RECORDS TO USE below:

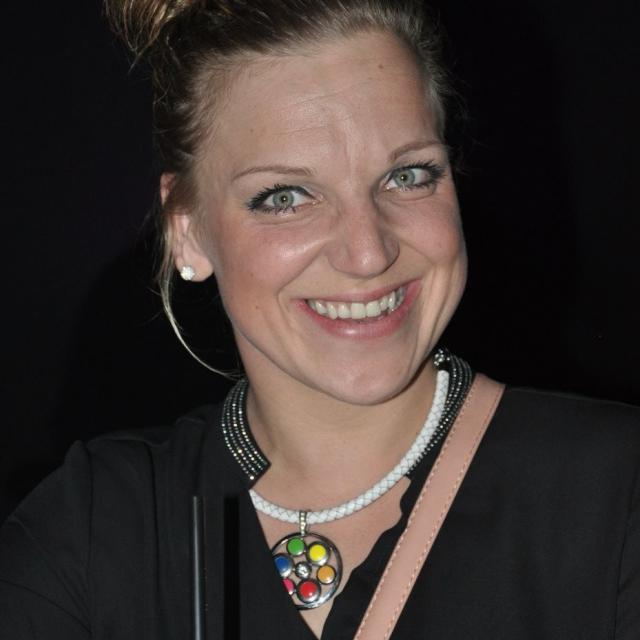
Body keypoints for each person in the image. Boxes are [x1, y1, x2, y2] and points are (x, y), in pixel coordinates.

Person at [1, 1, 638, 638]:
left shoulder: (614, 493)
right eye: (286, 196)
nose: (368, 253)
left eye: (407, 175)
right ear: (187, 230)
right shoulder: (96, 526)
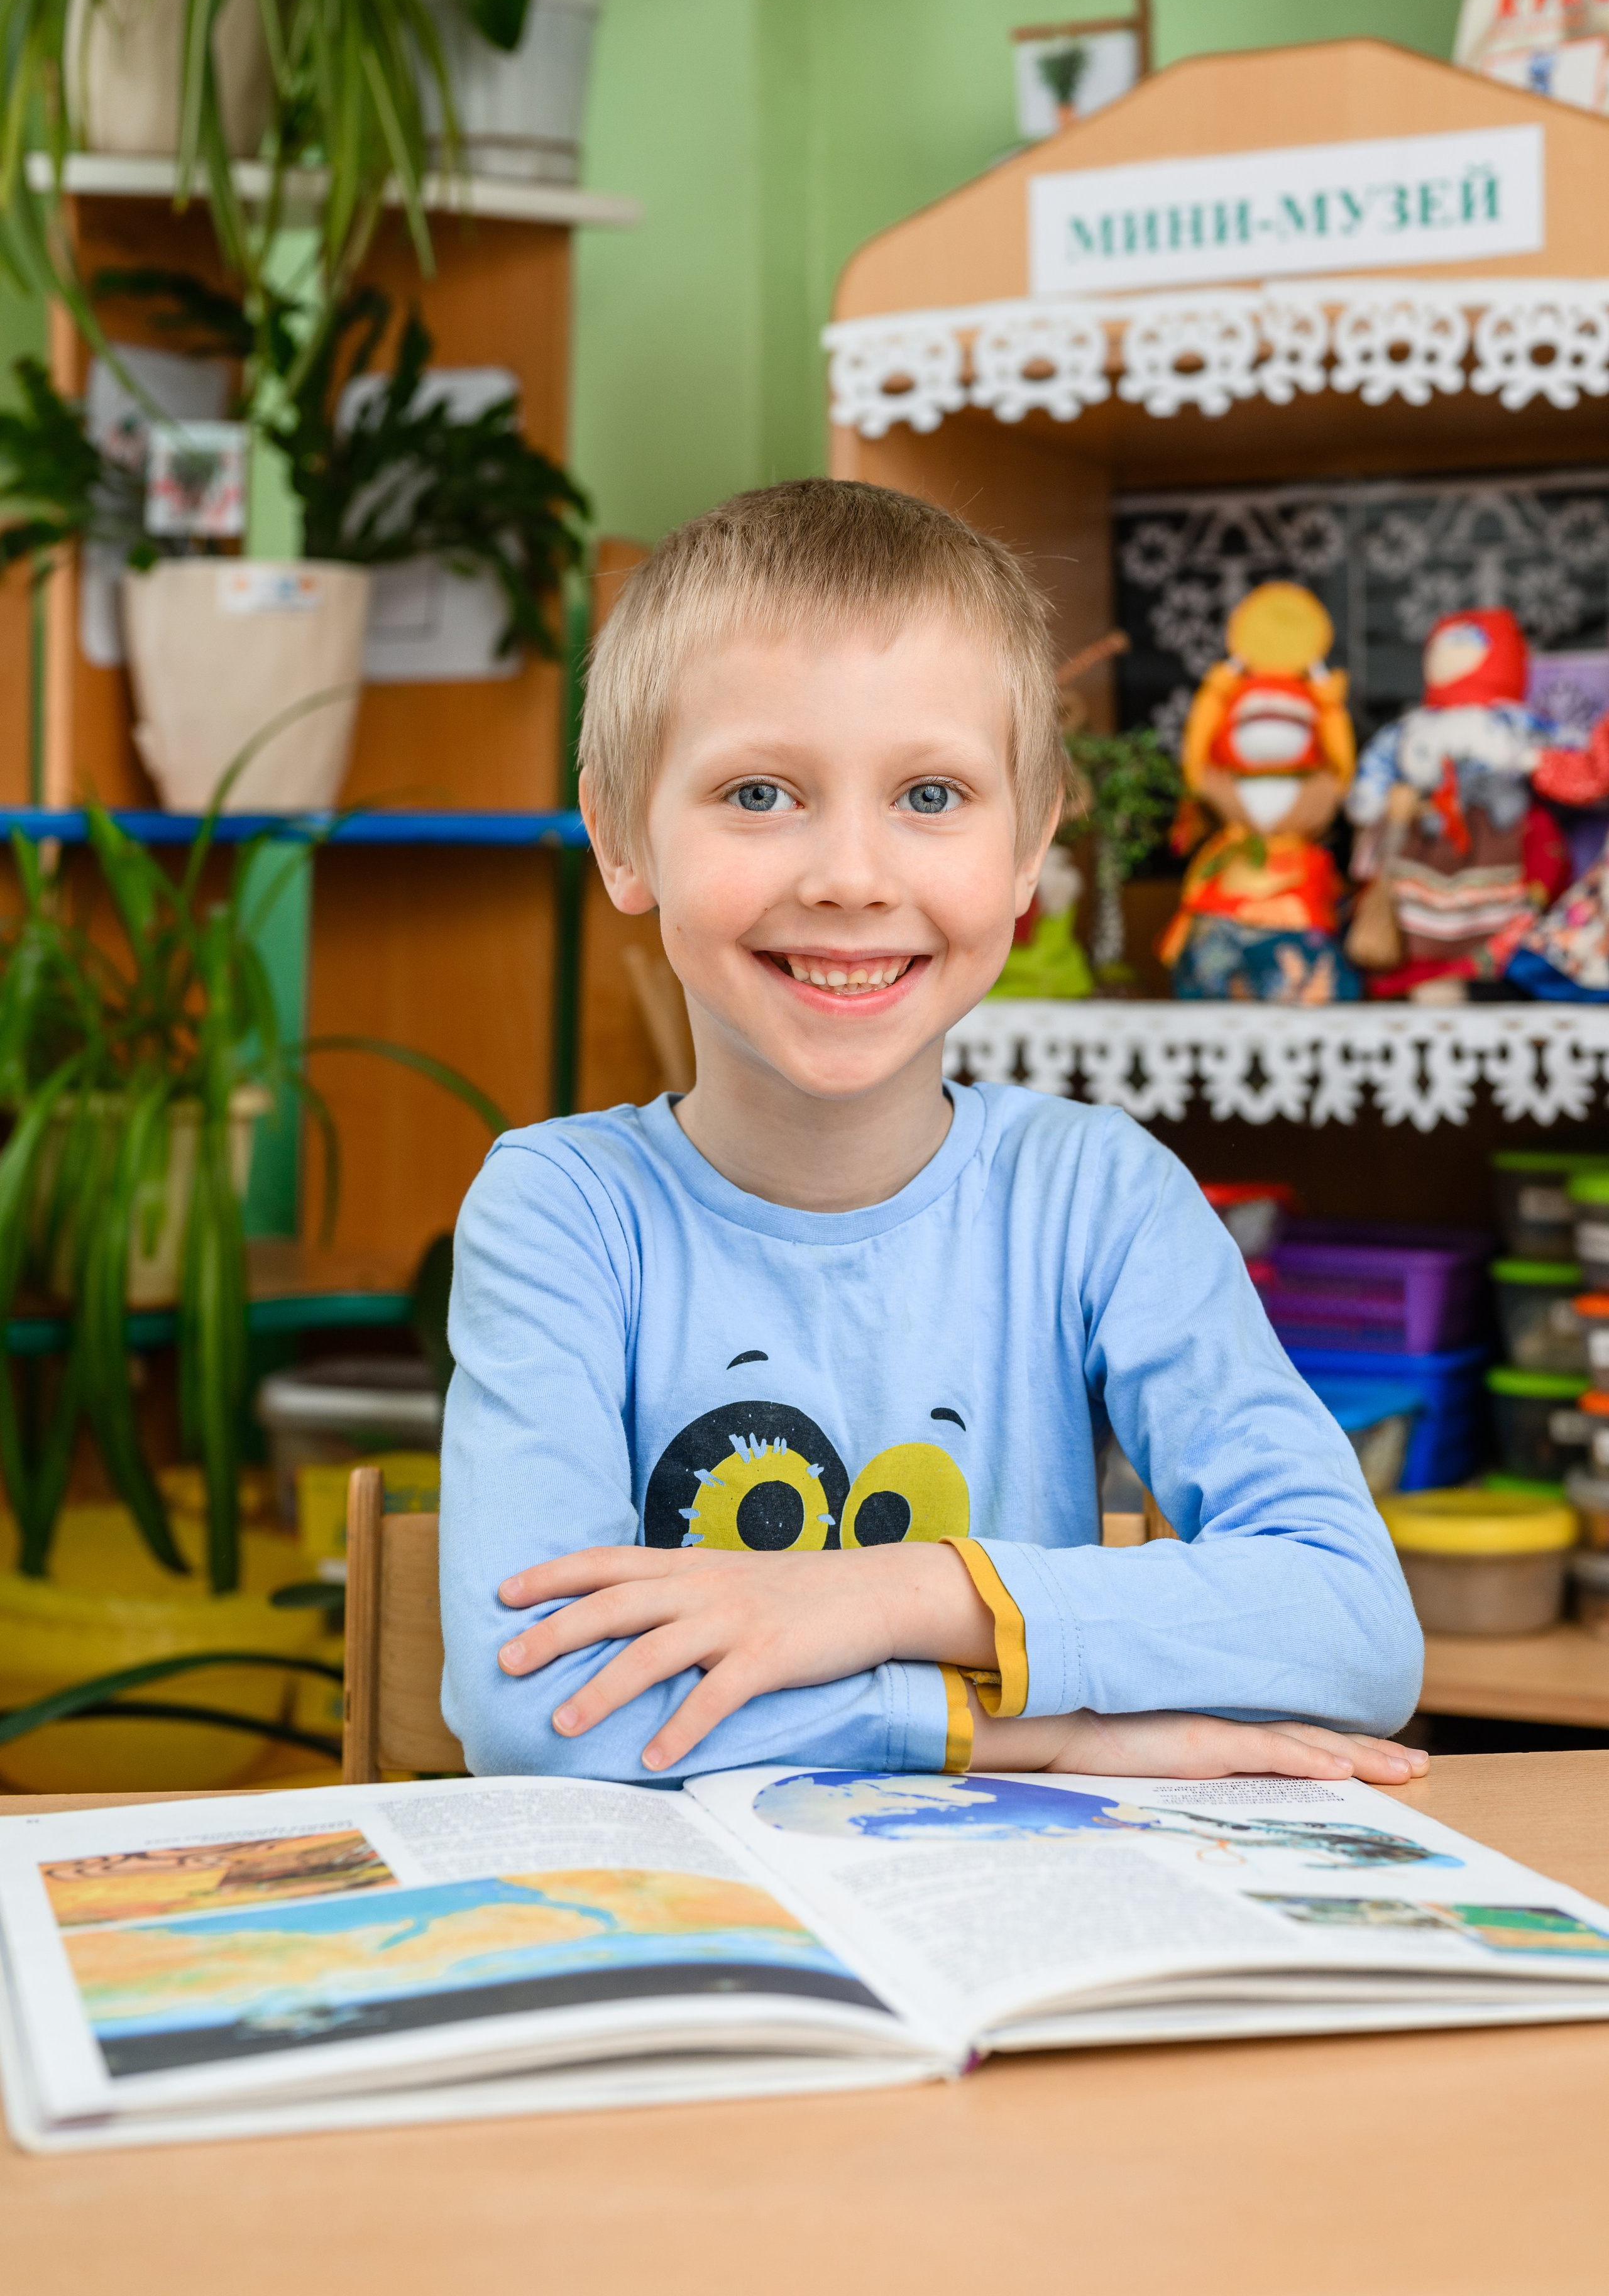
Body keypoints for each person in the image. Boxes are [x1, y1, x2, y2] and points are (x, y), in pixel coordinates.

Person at [439, 479, 1424, 1788]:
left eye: (930, 795)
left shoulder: (1099, 1196)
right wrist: (1037, 1731)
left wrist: (886, 1598)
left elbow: (1352, 1630)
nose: (850, 875)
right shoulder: (559, 1209)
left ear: (1028, 853)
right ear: (621, 835)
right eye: (756, 792)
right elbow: (540, 1713)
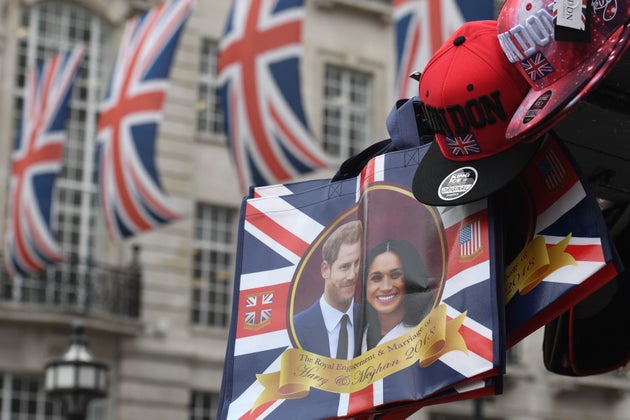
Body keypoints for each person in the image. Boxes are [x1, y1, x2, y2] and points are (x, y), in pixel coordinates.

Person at [293, 220, 363, 359]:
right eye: (345, 267)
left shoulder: (372, 320)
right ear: (325, 270)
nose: (352, 275)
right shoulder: (297, 327)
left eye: (357, 264)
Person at [362, 238, 434, 352]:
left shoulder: (429, 332)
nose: (386, 287)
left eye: (395, 275)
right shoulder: (357, 335)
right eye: (376, 277)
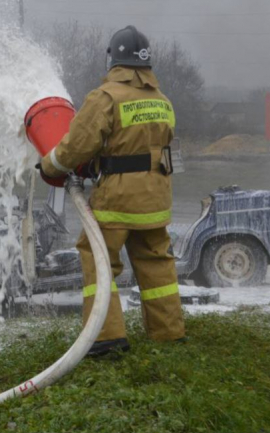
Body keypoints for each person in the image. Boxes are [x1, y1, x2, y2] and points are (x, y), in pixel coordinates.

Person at [40, 25, 185, 357]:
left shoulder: (105, 97)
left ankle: (106, 337)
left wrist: (49, 166)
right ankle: (168, 332)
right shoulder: (162, 100)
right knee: (156, 262)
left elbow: (76, 146)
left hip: (118, 198)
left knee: (98, 257)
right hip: (156, 198)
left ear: (113, 60)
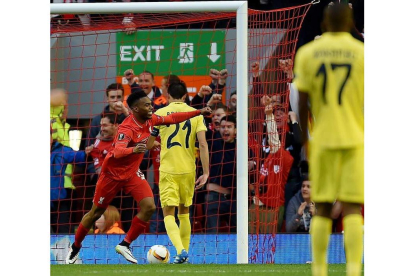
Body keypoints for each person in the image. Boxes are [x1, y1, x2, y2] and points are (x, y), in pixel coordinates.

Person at [65, 91, 212, 264]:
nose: (151, 108)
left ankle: (125, 244)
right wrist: (134, 150)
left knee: (149, 207)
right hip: (112, 175)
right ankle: (75, 247)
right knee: (95, 213)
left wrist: (199, 111)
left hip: (132, 173)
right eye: (147, 105)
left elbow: (173, 118)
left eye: (151, 104)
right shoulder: (126, 128)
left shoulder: (152, 120)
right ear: (135, 108)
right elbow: (118, 151)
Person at [294, 4, 364, 276]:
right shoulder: (363, 53)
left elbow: (301, 99)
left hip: (322, 138)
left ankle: (320, 270)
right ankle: (354, 269)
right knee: (352, 206)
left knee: (322, 206)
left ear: (323, 23)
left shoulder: (307, 53)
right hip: (354, 137)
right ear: (350, 24)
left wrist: (305, 136)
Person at [147, 82, 210, 264]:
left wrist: (157, 142)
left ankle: (180, 250)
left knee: (168, 213)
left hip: (168, 170)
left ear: (167, 96)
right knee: (184, 213)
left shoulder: (159, 114)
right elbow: (203, 145)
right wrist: (205, 173)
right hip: (188, 170)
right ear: (184, 96)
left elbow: (149, 144)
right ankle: (185, 253)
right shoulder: (196, 114)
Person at [249, 100, 293, 234]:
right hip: (256, 205)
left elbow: (274, 139)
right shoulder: (269, 156)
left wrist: (269, 116)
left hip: (271, 208)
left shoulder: (284, 156)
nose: (269, 136)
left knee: (266, 246)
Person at [205, 115, 255, 233]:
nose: (225, 130)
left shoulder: (243, 147)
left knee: (237, 236)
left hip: (236, 200)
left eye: (229, 127)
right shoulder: (213, 143)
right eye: (222, 127)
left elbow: (254, 163)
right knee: (213, 236)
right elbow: (201, 121)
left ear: (236, 130)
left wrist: (253, 164)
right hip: (214, 198)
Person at [50, 130, 87, 234]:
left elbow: (81, 157)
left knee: (63, 234)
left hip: (59, 202)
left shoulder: (61, 151)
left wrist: (89, 151)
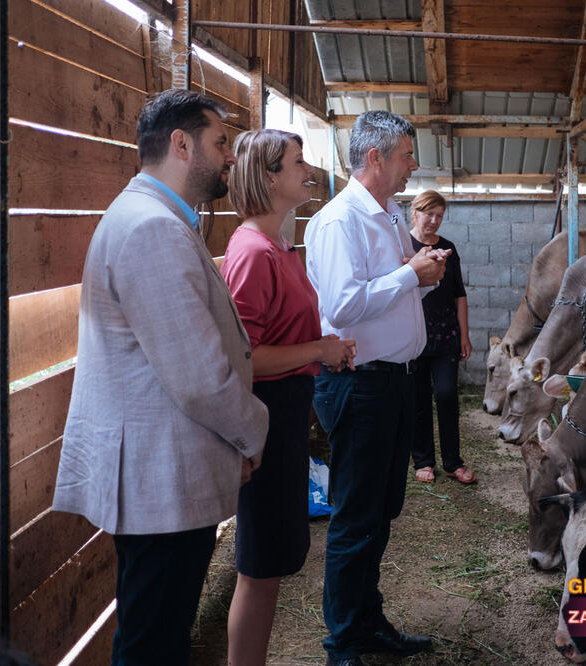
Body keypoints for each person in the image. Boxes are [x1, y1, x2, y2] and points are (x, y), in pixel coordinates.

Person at [52, 89, 269, 666]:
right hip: (159, 480)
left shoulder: (155, 219)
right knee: (153, 643)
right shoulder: (152, 229)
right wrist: (253, 432)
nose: (230, 157)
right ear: (181, 144)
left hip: (161, 476)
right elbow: (198, 377)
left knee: (157, 634)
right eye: (221, 142)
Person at [304, 110, 449, 666]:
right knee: (356, 517)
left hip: (390, 383)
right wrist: (412, 274)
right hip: (358, 385)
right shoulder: (342, 221)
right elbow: (341, 306)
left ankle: (366, 621)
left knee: (380, 511)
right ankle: (343, 640)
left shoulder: (386, 216)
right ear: (375, 158)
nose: (413, 165)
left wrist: (419, 271)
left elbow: (382, 294)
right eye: (407, 155)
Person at [220, 129, 356, 666]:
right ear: (269, 176)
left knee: (271, 559)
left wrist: (321, 350)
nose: (310, 170)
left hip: (288, 412)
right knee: (257, 565)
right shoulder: (253, 251)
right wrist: (318, 349)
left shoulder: (279, 246)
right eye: (299, 162)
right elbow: (243, 357)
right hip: (267, 416)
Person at [408, 190, 476, 485]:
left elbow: (459, 294)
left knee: (446, 394)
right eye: (429, 214)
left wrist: (464, 334)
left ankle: (452, 462)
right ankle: (423, 460)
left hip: (446, 333)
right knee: (418, 397)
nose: (434, 221)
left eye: (439, 216)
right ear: (415, 212)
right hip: (412, 335)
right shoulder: (404, 245)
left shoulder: (449, 248)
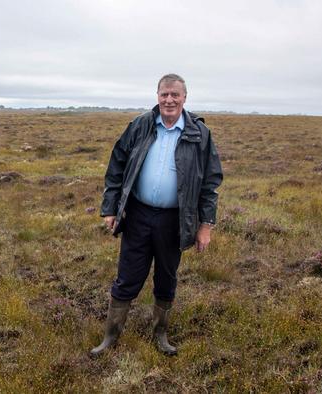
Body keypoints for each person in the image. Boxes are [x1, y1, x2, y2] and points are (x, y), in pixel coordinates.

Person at [91, 73, 223, 357]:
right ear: (157, 96)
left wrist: (205, 226)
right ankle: (110, 336)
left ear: (185, 98)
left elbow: (210, 182)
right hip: (138, 215)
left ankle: (160, 335)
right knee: (127, 276)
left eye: (175, 94)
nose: (169, 100)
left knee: (166, 277)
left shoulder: (200, 134)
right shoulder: (140, 125)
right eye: (164, 94)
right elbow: (117, 166)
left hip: (173, 220)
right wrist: (111, 208)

End of RECORDS TO USE.

### PROBLEM TO SOLVE
Line by line, output the material above exactly, passing over the pictures.

### FINISHED TASK
Body keypoints for each person in the image. Boxes are [x1, y1, x2, y2] and points are (x, y), in pixel coordinates.

Person at [1, 1, 638, 638]:
left shoulder: (614, 493)
right eye: (286, 196)
nose: (368, 253)
left eye: (407, 175)
right ear: (187, 230)
right shoulder: (96, 526)
Body keypoints for each person in the image. Boxes are [x1, y1, x2, y2] and points are (x, y), in pixel coordinates.

Person at [439, 479, 1424, 1788]:
left eye: (930, 795)
left shoulder: (1099, 1196)
right wrist: (1037, 1731)
left wrist: (886, 1598)
left elbow: (1352, 1630)
nose: (850, 875)
right shoulder: (559, 1209)
left ear: (1028, 853)
right ear: (621, 835)
right eye: (756, 792)
right elbow: (540, 1713)
Body keypoints for each person in the image. Boxes are [x1, y1, x2, y2] and points are (x, y), in pixel coordinates.

Person at [293, 220, 363, 359]:
right eye: (345, 267)
left shoulder: (372, 320)
right ear: (325, 270)
nose: (352, 275)
right shoulder: (297, 327)
left eye: (357, 264)
Person at [362, 238, 434, 352]:
left shoulder: (429, 332)
nose: (386, 287)
left eye: (395, 275)
right shoulder: (357, 335)
right eye: (376, 277)
Body keypoints for each person in the image. Boxes are [x1, y1, x2, y2] and points are (x, y), in pixel coordinates.

Person at [40, 25, 185, 357]:
left shoulder: (105, 97)
left ankle: (106, 337)
left wrist: (49, 166)
right ankle: (168, 332)
right shoulder: (162, 100)
right knee: (156, 262)
left elbow: (76, 146)
left hip: (118, 198)
left knee: (98, 257)
right hip: (156, 198)
left ear: (113, 60)
Body keypoints for each person in the image. Boxes are [x1, y1, x2, y2] and points are (x, y), in pixel coordinates.

Person at [65, 91, 212, 264]:
nose: (151, 108)
left ankle: (125, 244)
right wrist: (134, 150)
left knee: (149, 207)
right hip: (112, 175)
right ankle: (75, 247)
right knee: (95, 213)
left wrist: (199, 111)
left hip: (132, 173)
right eye: (147, 105)
left elbow: (173, 118)
left eye: (151, 104)
right shoulder: (126, 128)
left shoulder: (152, 120)
right ear: (135, 108)
right elbow: (118, 151)
Person at [294, 4, 364, 276]:
right shoulder: (363, 53)
left elbow: (301, 99)
left hip: (322, 138)
left ankle: (320, 270)
right ankle: (354, 269)
right knee: (352, 206)
left knee: (322, 206)
left ear: (323, 23)
left shoulder: (307, 53)
right hip: (354, 137)
right ear: (350, 24)
left wrist: (305, 136)
Person at [147, 82, 210, 264]:
left wrist: (157, 142)
left ankle: (180, 250)
left knee: (168, 213)
left hip: (168, 170)
left ear: (167, 96)
right knee: (184, 213)
left shoulder: (159, 114)
right elbow: (203, 145)
right wrist: (205, 173)
right hip: (188, 170)
right ear: (184, 96)
left elbow: (149, 144)
right ankle: (185, 253)
right shoulder: (196, 114)
Person at [249, 100, 293, 234]:
right hip: (256, 205)
left elbow: (274, 139)
right shoulder: (269, 156)
left wrist: (269, 116)
left hip: (271, 208)
left shoulder: (284, 156)
nose: (269, 136)
left knee: (266, 246)
Person at [205, 115, 255, 233]:
nose: (225, 130)
left shoulder: (243, 147)
left knee: (237, 236)
left hip: (236, 200)
left eye: (229, 127)
right shoulder: (213, 143)
right eye: (222, 127)
left elbow: (254, 163)
right knee: (213, 236)
right elbow: (201, 121)
left ear: (236, 130)
left wrist: (253, 164)
right hip: (214, 198)
Person at [50, 130, 87, 234]:
left elbow: (81, 157)
left knee: (63, 234)
left hip: (59, 202)
left shoulder: (61, 151)
left wrist: (89, 151)
Body keypoints for each person in the image. Boxes are [x1, y1, x2, y2] and points are (x, y), in pixel coordinates.

Person at [52, 89, 269, 666]:
right hip: (159, 480)
left shoulder: (155, 219)
right knee: (153, 643)
right shoulder: (152, 229)
right wrist: (253, 432)
nose: (230, 157)
right ear: (181, 144)
left hip: (161, 476)
right elbow: (198, 377)
left knee: (157, 634)
right eye: (221, 142)
Person at [304, 110, 449, 666]:
right knee: (356, 517)
left hip: (390, 383)
right wrist: (412, 274)
right hip: (358, 385)
right shoulder: (342, 221)
right elbow: (341, 306)
left ankle: (366, 621)
left knee: (380, 511)
right ankle: (343, 640)
left shoulder: (386, 216)
right ear: (375, 158)
nose: (413, 165)
left wrist: (419, 271)
left elbow: (382, 294)
right eye: (407, 155)
Person at [220, 129, 356, 666]:
right ear: (269, 176)
left knee: (271, 559)
left wrist: (321, 350)
nose: (310, 170)
left hip: (288, 412)
right knee: (257, 565)
right shoulder: (253, 251)
right wrist: (318, 349)
left shoulder: (279, 246)
right eye: (299, 162)
right elbow: (243, 357)
right hip: (267, 416)
Person at [408, 190, 476, 485]:
left elbow: (459, 294)
left knee: (446, 394)
right eye: (429, 214)
left wrist: (464, 334)
left ankle: (452, 462)
right ankle: (423, 460)
left hip: (446, 333)
right knee: (418, 397)
nose: (434, 221)
left eye: (439, 216)
right ear: (415, 212)
right hip: (412, 335)
right shoulder: (404, 245)
left shoulder: (449, 248)
Body keypoints for each person in the image. Boxes are [x1, y1, x2, y2] and points are (x, y), in pixel coordinates.

Person at [91, 73, 223, 357]:
right ear: (157, 96)
left wrist: (205, 226)
right ankle: (110, 336)
left ear: (185, 98)
left elbow: (210, 182)
right hip: (138, 215)
left ankle: (160, 335)
right knee: (127, 276)
left eye: (175, 94)
nose: (169, 100)
left knee: (166, 277)
left shoulder: (200, 134)
right shoulder: (140, 125)
right eye: (164, 94)
right elbow: (117, 166)
left hip: (173, 220)
right wrist: (111, 208)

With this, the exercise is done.